L’immobile, una villetta in via Tunisi, a poca distanza dalle calette di Torre Specchia, sarà interessato da ristrutturazione edilizia, efficientamento energetico e recupero funzionale mirato a garantire l’accessibilità e la fruibilità degli spazi alle persone non autosufficienti. Infatti sarà gestito dall’associazione 2HE Center for Human Health Environment, fondata dal compianto, Gaetano Fuso e dalla moglie Giorgia Rollo che hanno creato, a San Foca, il primo lido in Italia per le persone con disabilità anche gravi.
In via Tunisi saranno attuati progetti pilota per il recupero di vita indipendente per persone con disabilità anche gravi.

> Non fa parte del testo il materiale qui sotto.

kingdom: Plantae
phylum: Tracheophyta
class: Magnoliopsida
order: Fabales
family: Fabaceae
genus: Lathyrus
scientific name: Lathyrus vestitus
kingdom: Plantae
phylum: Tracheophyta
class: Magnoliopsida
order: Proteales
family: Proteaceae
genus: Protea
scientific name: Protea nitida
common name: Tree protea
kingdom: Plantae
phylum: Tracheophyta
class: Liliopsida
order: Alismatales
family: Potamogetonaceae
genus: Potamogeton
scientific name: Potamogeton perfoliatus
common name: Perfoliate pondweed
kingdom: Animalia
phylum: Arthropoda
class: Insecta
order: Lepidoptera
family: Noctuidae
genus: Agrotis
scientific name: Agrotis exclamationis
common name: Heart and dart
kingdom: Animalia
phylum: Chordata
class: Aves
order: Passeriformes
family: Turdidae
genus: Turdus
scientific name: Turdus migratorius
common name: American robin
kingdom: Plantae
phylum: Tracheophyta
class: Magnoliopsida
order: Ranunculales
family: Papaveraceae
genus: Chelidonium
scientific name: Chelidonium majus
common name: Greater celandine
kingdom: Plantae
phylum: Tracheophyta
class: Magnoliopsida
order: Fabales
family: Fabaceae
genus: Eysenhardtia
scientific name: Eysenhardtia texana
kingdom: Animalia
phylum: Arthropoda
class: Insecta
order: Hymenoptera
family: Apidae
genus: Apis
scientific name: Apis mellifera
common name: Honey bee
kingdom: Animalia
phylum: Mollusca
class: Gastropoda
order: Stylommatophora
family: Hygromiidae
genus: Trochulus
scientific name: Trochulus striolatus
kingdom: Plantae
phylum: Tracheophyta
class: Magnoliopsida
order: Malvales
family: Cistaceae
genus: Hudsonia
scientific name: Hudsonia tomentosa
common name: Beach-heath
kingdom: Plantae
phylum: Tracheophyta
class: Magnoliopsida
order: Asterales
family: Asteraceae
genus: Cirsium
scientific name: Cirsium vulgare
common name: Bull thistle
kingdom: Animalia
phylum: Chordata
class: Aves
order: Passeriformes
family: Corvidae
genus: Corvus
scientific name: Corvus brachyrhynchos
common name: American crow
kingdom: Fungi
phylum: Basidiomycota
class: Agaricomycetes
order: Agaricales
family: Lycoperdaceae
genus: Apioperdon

“Siamo felici di poter destinare un immobile, divenuto ormai di proprietà comunale, ad un progetto così nobile”, sottolinea il sindaco, Maurizio Cisternino. “E siamo anche particolarmente commossi per questa notizia, perché vogliamo ricordare che a voler fortemente partecipare a questo Bando della Regione Puglia, è stata la nostra assessora Sonia Petrachi, scomparsa da alcuni mesi. Lei, come tutti i miei amministratori, credeva molto nell’impegno per il sociale. E il recupero di un BENE che altrimenti sarebbe stato destinato a finire nel degrado, per mancanza di fondi, ci rende particolarmente orgogliosi e ci sprona a fare sempre meglio e di più”.
“Ringrazio l’ufficio tecnico e l’ingegnere Pietro Millefiori, firmatario del progetto per questo importante risultato raggiunto a favore della nostra comunità”.